_Exercise requirements_. Of all the lines below, return only those starting with the line holding "Picture 2: Row" and going on through the line holding "Picture 3: Row", exactly as written.

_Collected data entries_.
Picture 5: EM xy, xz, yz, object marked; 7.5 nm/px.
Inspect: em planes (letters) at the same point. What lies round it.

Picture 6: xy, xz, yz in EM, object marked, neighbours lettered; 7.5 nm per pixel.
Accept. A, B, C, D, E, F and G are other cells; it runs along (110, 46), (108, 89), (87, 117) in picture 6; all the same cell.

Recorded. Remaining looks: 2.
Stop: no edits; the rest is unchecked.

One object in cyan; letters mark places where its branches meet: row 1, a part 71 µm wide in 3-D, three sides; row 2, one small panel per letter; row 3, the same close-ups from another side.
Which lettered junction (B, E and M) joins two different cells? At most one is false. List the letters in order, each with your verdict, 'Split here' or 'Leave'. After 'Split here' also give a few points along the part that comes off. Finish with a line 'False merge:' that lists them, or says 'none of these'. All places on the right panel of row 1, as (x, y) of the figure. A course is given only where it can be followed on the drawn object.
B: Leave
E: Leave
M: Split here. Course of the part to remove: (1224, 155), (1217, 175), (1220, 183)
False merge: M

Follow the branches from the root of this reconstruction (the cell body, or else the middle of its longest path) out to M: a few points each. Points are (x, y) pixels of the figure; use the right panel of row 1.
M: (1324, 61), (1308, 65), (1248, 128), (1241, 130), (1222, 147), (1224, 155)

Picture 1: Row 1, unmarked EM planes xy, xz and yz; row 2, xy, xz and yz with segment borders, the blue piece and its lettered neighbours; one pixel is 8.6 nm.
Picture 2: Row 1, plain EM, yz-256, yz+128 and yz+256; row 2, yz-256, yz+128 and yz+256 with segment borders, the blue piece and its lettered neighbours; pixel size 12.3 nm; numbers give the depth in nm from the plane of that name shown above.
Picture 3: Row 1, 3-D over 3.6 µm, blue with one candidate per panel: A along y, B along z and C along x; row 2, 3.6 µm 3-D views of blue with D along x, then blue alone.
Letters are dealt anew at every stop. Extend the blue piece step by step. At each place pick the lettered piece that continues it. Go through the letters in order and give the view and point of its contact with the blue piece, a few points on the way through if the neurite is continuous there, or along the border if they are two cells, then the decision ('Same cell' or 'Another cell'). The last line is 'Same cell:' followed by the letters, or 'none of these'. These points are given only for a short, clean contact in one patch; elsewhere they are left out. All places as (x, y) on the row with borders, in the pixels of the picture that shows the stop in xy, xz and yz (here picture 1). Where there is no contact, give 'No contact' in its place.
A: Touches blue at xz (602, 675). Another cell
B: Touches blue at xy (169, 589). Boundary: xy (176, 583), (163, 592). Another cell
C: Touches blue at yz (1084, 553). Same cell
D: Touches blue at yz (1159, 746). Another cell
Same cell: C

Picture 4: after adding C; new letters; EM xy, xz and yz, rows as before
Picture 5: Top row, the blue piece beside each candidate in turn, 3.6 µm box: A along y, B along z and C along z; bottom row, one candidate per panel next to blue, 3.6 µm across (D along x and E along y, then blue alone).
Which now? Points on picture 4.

_Answer for the task_.
Picture 2: Row 1, plain EM, yz-256, yz+128 and yz+256; row 2, yz-256, yz+128 and yz+256 with segment borders, the blue piece and its lettered neighbours; pixel size 12.3 nm; numbers give the depth in nm from the plane of that name shown above.
Picture 3: Row 1, 3-D over 3.6 µm, blue with one candidate per panel: A along y, B along z and C along x; row 2, 3.6 µm 3-D views of blue with D along x, then blue alone.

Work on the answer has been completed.